Page extract:
^^^^^^^^
If, by "focus", you mean "discard the unwanted spectral components"
and then you IFFT the result (containing a smaller number of spectral
components), f_hat(nT_prime) represents a decimated and filtered
version of the original f(nT), still over the entire interval
represented by the samples of f(nT).
Reply by NZTideMan●June 27, 20072007-06-27
On Jun 27, 7:14 pm, Oli Charlesworth <c...@olifilth.co.uk> wrote:
> On Jun 27, 4:06 am, "Vista" <a...@gmai.com> wrote:
>
> > Hi all,
>
> > Suppose I have a signal f(t), t is in [0, +infinity).
>
> > And I have its spectrum F(w).
>
> > Let's say I found out that its main spectrum has 99.9% in [-B, B].
>
> > So I truncate/extract out the portion of F(w), for w in [-B, B], and
> > discretized the interval into small grids with step size deltaB.
>
> > And I then do the inverse FFT on the above samples of F(w), let's call the
> > inverse FFT reconstruction f_hat.
>
> > Which part of f(t) does this inverse FFT f_hat represent?
>
> Just as sampling a non-bandlimited function in the time domain causes
> time-domain aliasing, the dual occurs in your scenario. You are
> sampling a non-time-limited function in the frequency domain, which
> will cause frequency-domain aliasing.
>
> --
> Oli
It's very interesting.
We've all got different ideas about what Vista is trying to do.
The only thing we all agree on is that he/she is going about it the
wrong way.
^^^^^^^^
[Text extractions from the page]
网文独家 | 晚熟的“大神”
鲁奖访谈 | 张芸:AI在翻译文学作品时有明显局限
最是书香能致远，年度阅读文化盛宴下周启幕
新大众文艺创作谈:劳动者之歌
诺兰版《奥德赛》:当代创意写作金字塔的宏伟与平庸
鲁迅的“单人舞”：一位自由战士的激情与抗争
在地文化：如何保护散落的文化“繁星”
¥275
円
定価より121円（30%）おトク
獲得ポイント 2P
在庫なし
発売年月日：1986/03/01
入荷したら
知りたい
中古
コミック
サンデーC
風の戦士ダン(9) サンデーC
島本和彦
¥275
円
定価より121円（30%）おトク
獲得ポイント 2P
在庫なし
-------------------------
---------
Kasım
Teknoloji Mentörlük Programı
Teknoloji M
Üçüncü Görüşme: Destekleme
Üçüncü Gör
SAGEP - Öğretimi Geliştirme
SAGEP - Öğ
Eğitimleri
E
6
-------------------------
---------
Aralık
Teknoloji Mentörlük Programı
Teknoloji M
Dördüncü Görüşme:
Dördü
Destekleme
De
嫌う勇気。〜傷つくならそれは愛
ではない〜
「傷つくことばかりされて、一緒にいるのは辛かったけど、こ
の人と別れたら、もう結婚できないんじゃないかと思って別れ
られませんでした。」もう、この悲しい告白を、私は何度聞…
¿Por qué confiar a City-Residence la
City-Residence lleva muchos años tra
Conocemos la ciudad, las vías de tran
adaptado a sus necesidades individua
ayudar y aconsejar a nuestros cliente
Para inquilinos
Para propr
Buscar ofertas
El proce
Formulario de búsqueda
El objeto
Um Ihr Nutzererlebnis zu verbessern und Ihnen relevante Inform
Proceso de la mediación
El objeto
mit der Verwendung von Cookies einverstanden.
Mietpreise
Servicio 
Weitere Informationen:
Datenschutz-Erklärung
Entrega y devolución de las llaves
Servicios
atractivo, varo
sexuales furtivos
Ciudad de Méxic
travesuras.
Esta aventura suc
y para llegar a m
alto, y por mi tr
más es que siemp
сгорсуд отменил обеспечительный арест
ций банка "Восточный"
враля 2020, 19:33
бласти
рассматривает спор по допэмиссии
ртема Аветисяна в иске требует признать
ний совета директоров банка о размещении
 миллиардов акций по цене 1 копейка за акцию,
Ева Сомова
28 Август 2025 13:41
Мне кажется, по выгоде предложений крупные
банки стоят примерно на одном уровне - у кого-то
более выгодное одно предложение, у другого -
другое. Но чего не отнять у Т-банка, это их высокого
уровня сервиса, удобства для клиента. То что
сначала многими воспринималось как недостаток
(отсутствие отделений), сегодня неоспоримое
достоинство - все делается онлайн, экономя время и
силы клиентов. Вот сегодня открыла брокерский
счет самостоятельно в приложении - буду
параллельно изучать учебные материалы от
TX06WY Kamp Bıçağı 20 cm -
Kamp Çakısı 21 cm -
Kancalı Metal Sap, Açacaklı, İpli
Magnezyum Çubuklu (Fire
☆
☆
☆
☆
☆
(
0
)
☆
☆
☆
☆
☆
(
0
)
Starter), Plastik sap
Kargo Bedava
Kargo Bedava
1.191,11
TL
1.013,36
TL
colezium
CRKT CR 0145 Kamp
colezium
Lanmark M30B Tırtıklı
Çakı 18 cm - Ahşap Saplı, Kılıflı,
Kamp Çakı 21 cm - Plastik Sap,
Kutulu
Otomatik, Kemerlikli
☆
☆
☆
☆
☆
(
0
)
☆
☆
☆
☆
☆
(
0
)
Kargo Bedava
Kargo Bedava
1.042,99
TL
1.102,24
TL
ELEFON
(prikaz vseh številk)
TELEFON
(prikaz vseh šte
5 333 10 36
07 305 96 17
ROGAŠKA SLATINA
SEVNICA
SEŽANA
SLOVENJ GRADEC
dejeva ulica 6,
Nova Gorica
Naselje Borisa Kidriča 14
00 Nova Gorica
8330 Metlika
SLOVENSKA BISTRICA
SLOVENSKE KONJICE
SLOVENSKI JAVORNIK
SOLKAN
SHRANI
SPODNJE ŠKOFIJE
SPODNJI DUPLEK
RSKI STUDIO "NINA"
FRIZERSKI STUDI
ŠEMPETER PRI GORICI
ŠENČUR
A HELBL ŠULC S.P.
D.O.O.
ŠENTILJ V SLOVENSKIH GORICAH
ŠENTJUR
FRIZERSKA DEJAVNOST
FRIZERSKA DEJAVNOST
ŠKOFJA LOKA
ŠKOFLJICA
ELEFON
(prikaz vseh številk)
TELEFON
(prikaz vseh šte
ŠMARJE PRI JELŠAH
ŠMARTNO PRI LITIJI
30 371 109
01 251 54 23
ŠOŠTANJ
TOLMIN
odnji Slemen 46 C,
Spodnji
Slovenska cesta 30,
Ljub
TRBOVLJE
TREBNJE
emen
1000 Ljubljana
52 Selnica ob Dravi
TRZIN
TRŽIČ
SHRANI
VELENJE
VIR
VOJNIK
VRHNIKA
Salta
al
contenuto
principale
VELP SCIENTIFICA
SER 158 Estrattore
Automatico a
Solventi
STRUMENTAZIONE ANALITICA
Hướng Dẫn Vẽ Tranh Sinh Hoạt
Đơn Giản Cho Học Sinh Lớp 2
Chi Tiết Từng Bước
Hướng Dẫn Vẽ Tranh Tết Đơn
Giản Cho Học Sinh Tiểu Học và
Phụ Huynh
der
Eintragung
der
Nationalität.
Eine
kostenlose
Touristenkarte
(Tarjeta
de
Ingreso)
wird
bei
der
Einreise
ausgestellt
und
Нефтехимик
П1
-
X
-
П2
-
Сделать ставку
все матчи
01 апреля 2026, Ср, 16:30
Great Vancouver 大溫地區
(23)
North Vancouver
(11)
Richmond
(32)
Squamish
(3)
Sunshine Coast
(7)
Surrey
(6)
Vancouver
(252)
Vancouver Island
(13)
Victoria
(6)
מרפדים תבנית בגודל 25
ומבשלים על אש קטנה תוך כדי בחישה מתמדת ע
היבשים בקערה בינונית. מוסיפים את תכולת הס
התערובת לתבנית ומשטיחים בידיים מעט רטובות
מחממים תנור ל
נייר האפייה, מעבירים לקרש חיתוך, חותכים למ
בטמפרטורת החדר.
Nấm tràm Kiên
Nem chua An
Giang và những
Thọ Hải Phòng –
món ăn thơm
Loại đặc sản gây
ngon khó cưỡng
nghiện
^^^^^^^^
Work request: What follows the last sentence of the inverse FFT forum thread? Write its continuation.

Result for this exercise:
Perhaps Vista is a troll, deliberately posing an inane question, then
sitting back to watch the fun.
Reply by Oli Charlesworth●June 27, 20072007-06-27
On Jun 27, 4:06 am, "Vista" <a...@gmai.com> wrote:
> Hi all,
>
> Suppose I have a signal f(t), t is in [0, +infinity).
>
> And I have its spectrum F(w).
>
> Let's say I found out that its main spectrum has 99.9% in [-B, B].
>
> So I truncate/extract out the portion of F(w), for w in [-B, B], and
> discretized the interval into small grids with step size deltaB.
>
> And I then do the inverse FFT on the above samples of F(w), let's call the
> inverse FFT reconstruction f_hat.
>
> Which part of f(t) does this inverse FFT f_hat represent?
Just as sampling a non-bandlimited function in the time domain causes
time-domain aliasing, the dual occurs in your scenario. You are
sampling a non-time-limited function in the frequency domain, which
will cause frequency-domain aliasing.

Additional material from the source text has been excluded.